Cortney Lamar Charleston

Sonic & Knuckles (1994)

 

for C. Latrell

 

Sonic is a hedgehog: a blur, a ball of the bluest energy.
Knuckles is an echidna: he’s a blood-red climber of rocks.
I’m the first born, like a ghost of my father in childhood.
He’s the second born, blessed with my mother’s mouth.

Knuckles is the echidna, a blood-red climber of rocks;
Sonic is known for speed—he’s my proto-protagonist,
but am I for the boy blessed with my mother’s mouth?
He, more likely than me, moves towards his knuckles.

Correction: my parents were my real proto-protagonists.
I quickly learned the game, traded obedience for freedom
and I wonder if that pushed him towards his knuckles:
before Shadow the Hedgehog, the kid liked the echidna.

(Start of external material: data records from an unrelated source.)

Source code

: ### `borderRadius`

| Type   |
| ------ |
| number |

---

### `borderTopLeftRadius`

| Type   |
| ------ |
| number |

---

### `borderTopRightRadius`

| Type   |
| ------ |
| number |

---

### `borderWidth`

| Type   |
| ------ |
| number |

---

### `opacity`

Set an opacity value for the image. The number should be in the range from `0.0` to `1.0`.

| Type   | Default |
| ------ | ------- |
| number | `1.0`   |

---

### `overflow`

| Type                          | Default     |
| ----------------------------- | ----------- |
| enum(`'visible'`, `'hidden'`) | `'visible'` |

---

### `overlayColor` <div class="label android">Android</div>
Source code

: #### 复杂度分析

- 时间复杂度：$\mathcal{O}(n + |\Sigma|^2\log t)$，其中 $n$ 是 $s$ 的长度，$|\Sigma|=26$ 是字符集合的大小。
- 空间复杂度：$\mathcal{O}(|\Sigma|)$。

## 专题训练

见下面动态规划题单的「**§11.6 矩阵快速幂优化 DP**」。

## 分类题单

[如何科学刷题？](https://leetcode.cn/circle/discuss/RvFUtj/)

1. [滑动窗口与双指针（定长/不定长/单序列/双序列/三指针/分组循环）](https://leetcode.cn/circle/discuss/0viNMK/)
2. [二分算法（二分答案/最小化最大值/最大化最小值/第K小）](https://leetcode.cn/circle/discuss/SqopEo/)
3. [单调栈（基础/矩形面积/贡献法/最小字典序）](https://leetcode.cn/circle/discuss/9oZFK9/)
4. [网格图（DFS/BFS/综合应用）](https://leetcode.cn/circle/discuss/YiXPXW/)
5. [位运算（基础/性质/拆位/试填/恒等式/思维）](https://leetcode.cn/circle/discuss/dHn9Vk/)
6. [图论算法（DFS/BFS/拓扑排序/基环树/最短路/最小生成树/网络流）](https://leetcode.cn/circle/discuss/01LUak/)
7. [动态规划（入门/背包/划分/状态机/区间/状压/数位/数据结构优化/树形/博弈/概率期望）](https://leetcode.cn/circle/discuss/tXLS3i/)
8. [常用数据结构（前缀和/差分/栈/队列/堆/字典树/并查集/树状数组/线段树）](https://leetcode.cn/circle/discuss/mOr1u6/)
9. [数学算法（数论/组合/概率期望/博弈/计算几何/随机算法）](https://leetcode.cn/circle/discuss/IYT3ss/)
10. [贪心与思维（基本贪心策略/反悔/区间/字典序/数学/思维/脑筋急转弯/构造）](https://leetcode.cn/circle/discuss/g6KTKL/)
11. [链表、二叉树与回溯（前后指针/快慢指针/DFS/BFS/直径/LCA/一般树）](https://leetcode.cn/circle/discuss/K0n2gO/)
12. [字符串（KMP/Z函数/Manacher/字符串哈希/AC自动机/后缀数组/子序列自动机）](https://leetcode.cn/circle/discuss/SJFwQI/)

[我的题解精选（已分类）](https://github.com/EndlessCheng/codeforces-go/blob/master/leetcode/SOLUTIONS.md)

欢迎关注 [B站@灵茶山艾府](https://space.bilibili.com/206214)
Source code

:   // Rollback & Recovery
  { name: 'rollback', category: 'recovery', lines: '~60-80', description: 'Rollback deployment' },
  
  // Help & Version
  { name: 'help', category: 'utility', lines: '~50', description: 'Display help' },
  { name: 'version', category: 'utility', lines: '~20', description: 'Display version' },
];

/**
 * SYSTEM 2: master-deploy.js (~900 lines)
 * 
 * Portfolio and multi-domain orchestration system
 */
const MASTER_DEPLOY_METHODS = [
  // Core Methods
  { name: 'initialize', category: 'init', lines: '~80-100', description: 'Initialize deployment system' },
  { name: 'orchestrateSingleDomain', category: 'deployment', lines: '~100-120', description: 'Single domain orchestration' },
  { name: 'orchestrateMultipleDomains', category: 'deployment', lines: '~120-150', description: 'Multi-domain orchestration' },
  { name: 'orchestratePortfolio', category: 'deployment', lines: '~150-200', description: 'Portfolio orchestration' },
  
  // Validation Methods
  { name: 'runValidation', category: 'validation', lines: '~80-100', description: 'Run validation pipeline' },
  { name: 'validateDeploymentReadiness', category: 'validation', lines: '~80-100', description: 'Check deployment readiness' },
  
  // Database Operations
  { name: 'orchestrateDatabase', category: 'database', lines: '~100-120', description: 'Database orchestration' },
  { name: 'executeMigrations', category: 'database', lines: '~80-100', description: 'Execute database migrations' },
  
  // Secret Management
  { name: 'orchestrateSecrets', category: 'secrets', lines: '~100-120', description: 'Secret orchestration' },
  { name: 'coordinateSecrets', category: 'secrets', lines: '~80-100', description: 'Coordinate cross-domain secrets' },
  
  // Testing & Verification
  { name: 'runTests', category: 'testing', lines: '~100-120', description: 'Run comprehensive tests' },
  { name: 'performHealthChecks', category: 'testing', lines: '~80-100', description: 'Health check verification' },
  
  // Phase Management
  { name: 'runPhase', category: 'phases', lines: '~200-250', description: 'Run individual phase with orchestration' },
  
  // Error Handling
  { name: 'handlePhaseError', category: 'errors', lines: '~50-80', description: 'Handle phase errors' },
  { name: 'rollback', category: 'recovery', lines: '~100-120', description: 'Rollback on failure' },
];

But because I learned how to game obedience for freedom,
I know a shadow, to its sadness, can’t achieve autonomy;
living in shadow has him punching walls like an echidna,
but recall Knuckles wasn’t a real villain, just an anti-Sonic.

Is my shadow the reason he couldn’t achieve autonomy?
When folks say we favor, are they calling him a shadow?
Trust me, he’s not a bad seed, just acting like an anti-Sonic
and as I’m known by my speed to straight-lace, we knuckle.

Being told we favor must feel like getting called a shadow,
like getting pressured to shape your life in another’s image:
the boy known by his speed to straight-lace. So we knuckle,
but we skip out on fists: they’re proxied by clashing pixels.

To relieve pressure, I say shape your life in another image,
but struggle when it’s not an image I think he should own,
and that fight can never be proxied by a clashing of pixels,
so we glitch, our laughter frozen in 16-bits. We hit reset.

I watch him struggle with what images he should disown;
in this way, I become a ghost of my father in fatherhood.
Blood is glitch-prone, so sometimes our eyes will be reset:
why looking through my feelings, Sonic’s energy is red.

Cortney Lamar Charleston is a Cave Canem fellow and author of Telepathologies, selected by D.A. Powell for the 2016 Saturnalia Books Poetry Prize. His poems have appeared in Poetry, New England Review, Gulf Coast, TriQuarterly, River Styx and elsewhere.